The five tracks for Sunbomber were laid to tape more or less live, as always, bringing a drastically reconfigured Exceptor (minus earlier members Macrae Semans, Calder Martin and Caitlin Cook, and plus Corbin and Nicholson) together in a Catskills studio for the first time. The result is a chaotic, multilayered sound, anchored by drum-machine rhythms and built out of repetitive, sometimes conflicting patterns of voice, synthesizer, field recordings and other instruments. It is the sort of sound where you are never quite sure what is going on, which instruments are in use, what time signature or key the piece is in, or what the singer is saying. The vocals are particularly mysterious, for, while the tone is often completely audible, the words never are. The moans and growls and intonations feel disengaged and ghostly, an atmospheric that you might expect to anchor the cuts in reality, but which, in fact, makes them even stranger.

The disc opens with "One More Try," emerging out of a series of long twanging notes interspersed with computerized blips, the trill of some sort of ethnic flute flicking in and out of view. This cut includes the disc's most overt use of field recordings — you hear bits of laughter and conversation in amongst the inorganic sounds, though so distantly that you're never sure exactly what you're listening to. About a minute in, a frayed, tired-sounding voice enters the mix, words indistinguishable, the kind of voice that might be staggering home from a long night. This initial cut has a gentle feeling, almost meditative, built as it is on high, repetitive electronic tones and the shaman's weary intonations. There's a slight drag to the cut, a trudging deceleration, as if the whole thing were constantly in danger of slowing to a stop. "Second Chances," which follows, is more chaotic and urgent, with its water-drop sounds against the boom of ultra-low percussion. The sounds here come from every direction, converging almost accidentally at the center. There's an industrial clangor — sounds like dragging metals or escaping steam, power drills or sonar blips — that subsides only at the end into a lovely marimba-like motif.

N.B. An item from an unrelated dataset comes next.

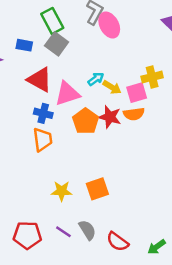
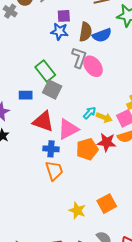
orange pentagon: (86, 121) -> (87, 149), turned 30
yellow star: (62, 191) -> (77, 211), turned 30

The pace picks up even more with "Bridge Traffic," founded on a twitchy, cymbal-shushed electro beat with bongo-ish percussion. Again, a wordless voice plays off the electronic sounds, its timbre suggesting all those human qualities — exhaustion, thought, hope and discouragement — that can't be conveyed so easily by electronic sounds. "Dawn Patrol" continues in this vein, pitting a weird chant against speeding and slowing snare-like rhythms, a mechanized groove that bunches and stretches like taffy. The final, title track is more abstract and less shaped by rhythm than the others, irregular in time signature, weaving multiple layers of sound. There are, again, wordless incantations, growls and shaman moans, reverberating booms and organ wheeze, Ligeti-ish hums of overtones. The organ emerges from this tangle of sensations, spinning out sounds that cross church-music overtures with slow strobe-lit dance cuts.

This is the kind of music that seems most impenetrable the first time you hear it, then gradually reveals itself over repeated listens. There's a lot going on. It doesn't always seem to fit together in any premeditated way. Still, it creates strange juxtapositions and interesting textures that change every time you listen.